In discussion today with one of my very good psychologist supervisees I was discussing this topic and more explanation came to light. In the previous post I made the distinction between personality disorders and personality types. One of the key factors in the distinction is that those with what is called a personality disorder have a characterological problem.
This person has a disturbance in their basic character or sense of self. They feel wrong, bad, not right, empty or simply Not OK in their basic sense of self. As mentioned before this is only a small group of people, say around 5%. These people will report that this sense of badness is in their very bones or the cells of their body. The feeling has a somatic quality about it. They will also report that they have always felt like this, that there was never a time where they felt OK about self. In Transactional Analysis theory they feel this badness in their C1 or C0 part of the personality. Thus one can say that this persons sense of badness is experienced as ego syntonic.
Most others do not have this basic sense of badness about self. They feel a sense of basic OKness in self. Later in their development they may suffer various trauma. These can lead to painful feelings like depression and anxiety but these are not experienced as being part of their character or who they are. In this sense they are felt as ego dystonic.

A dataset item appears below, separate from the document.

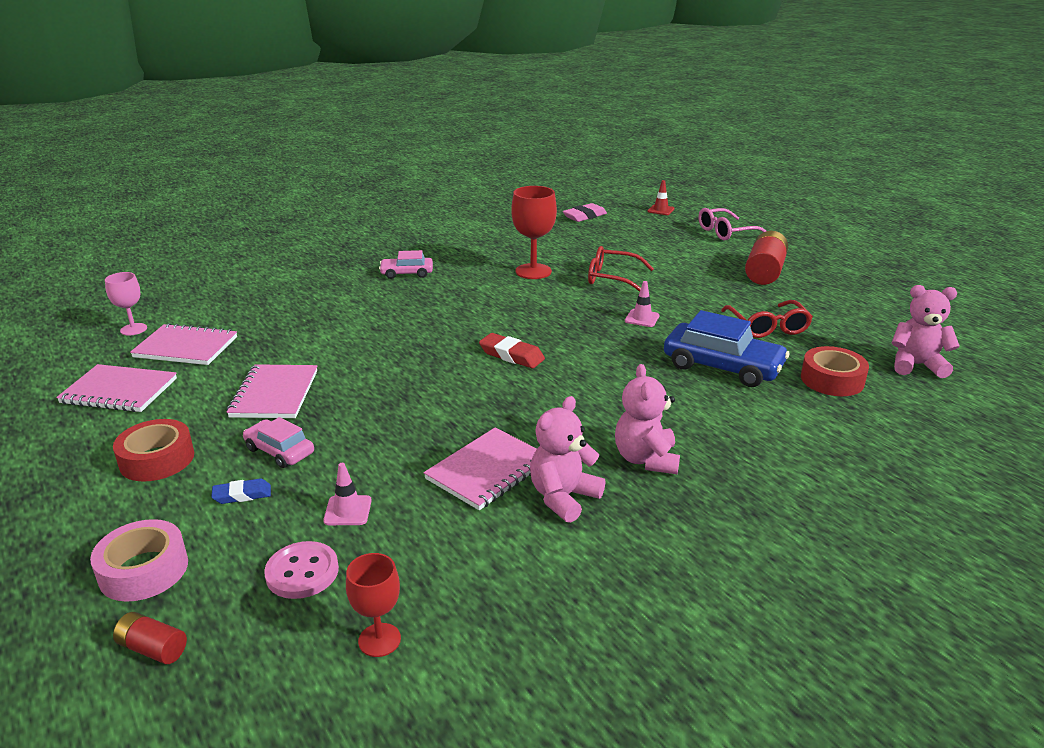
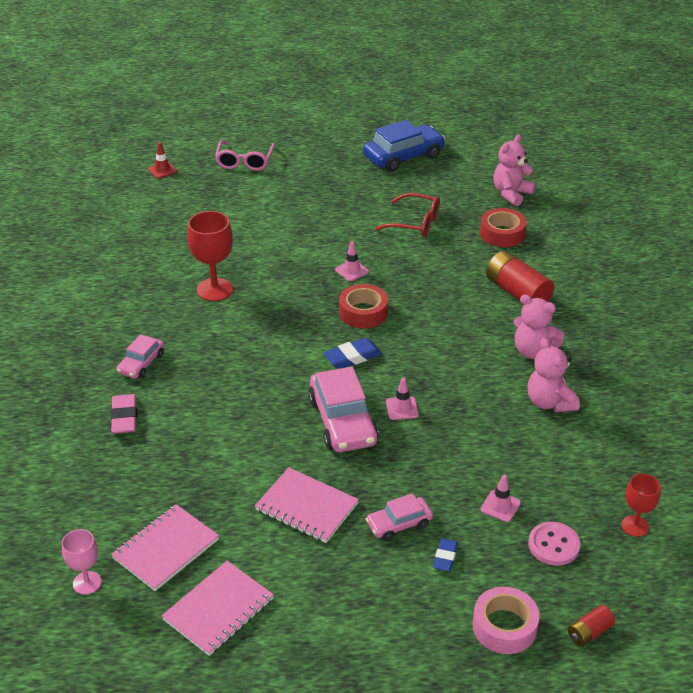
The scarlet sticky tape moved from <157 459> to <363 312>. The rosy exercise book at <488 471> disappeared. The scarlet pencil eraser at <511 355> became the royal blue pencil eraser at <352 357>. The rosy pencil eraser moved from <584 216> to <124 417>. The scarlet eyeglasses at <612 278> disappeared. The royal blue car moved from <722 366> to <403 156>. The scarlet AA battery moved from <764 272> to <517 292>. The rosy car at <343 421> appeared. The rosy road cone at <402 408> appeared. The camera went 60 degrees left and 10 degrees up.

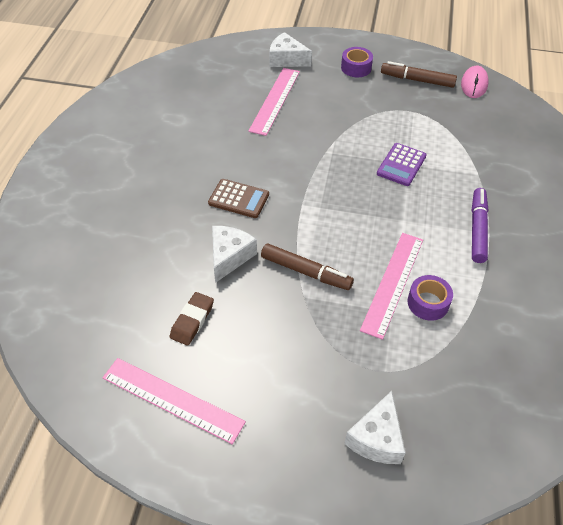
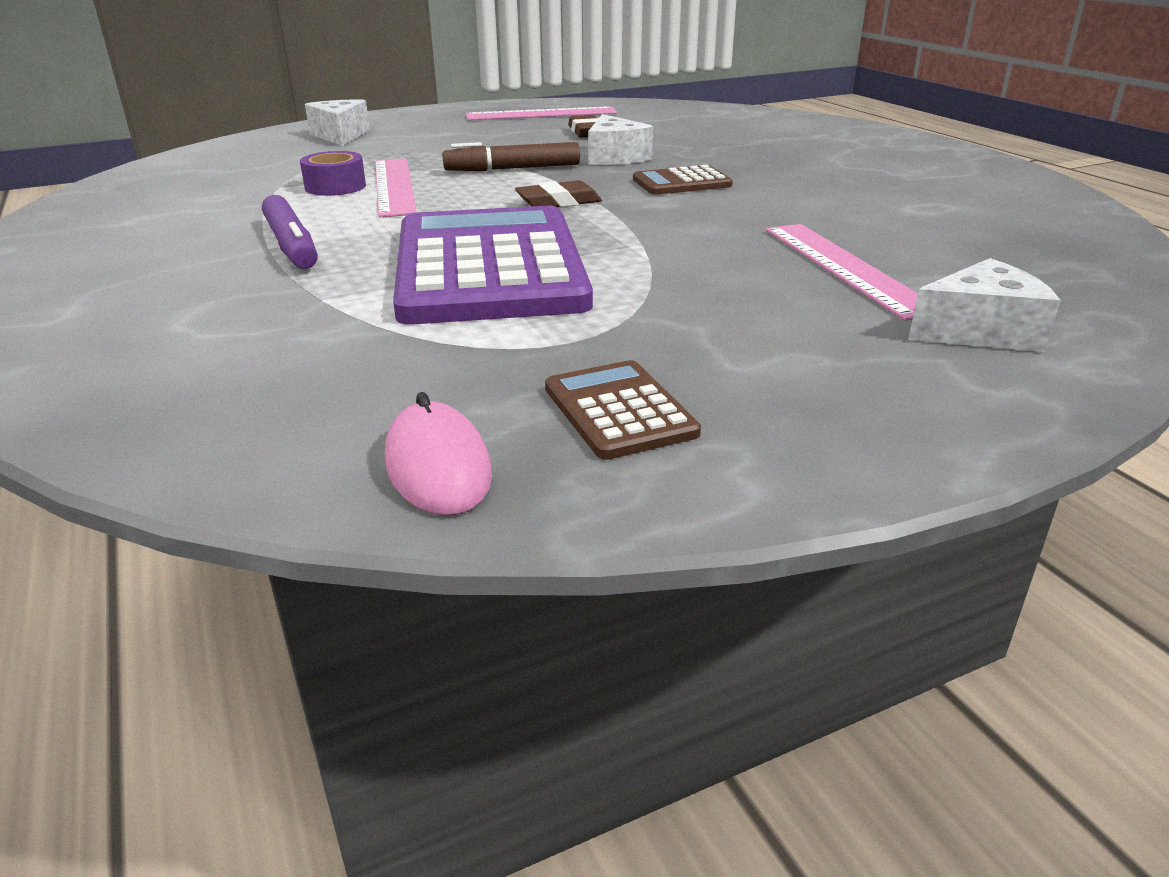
The purple sticky tape at <356 68> disappeared. The purple calculator at <401 165> changed to 2.29 times the size. The brown marker at <417 80> was replaced by the brown calculator at <619 411>. The brown pencil eraser at <558 202> appeared. The camera went 145 degrees right and 20 degrees down.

One way to diagnose this is with a relatively easy therapeutic technique. A two chair situation is set up with the client in one chair as the Adult and Parent ego states and they are asked to see the young Child part of self out there in front of them. Most do this relatively easily and will see that small child part of self there.
The client is then asked what is their reaction to the Child? What do they think and feel about the Child part? The vast majority of people will have some kind of positive reaction to the Child. It will be sympathetic in some way and be wanting to help or assist the Child part.
There is a small group where one does not get this reaction. The person will state that there is nothing good or positive about the child and they may indeed state that the child is worthless, disgusting, just full of needs and so forth. The therapist will then hunt around a bit for any positive responses but none are found. This indicates a character problem where the person has a basic sense of dislike or worthlessness. It is this type of person who is most often diagnosed with a personality disorder. It should be noted that a person with a personality disorder may not have such a third degree impasse or character problem but if someone does then a diagnosis of personality disorder should be strongly considered.
Harriet has provided a possible example of the sort of comments one would get in such a two chair exercise as described above. She states:
" I was telling my therapist a couple of months ago that if I ran into myself as a child I would throw her under a bus. I don't like her at all. She was weird, embarrassing, had no social skills, not good at making friends, etc. "
The therapist would need to make further enquires to make sure this was the dominant attitude of the person to the Child part of their personality. If one did not find contrary attitudes of liking or sympathy for the Child then it would be tending to signifiy a third degree impasse.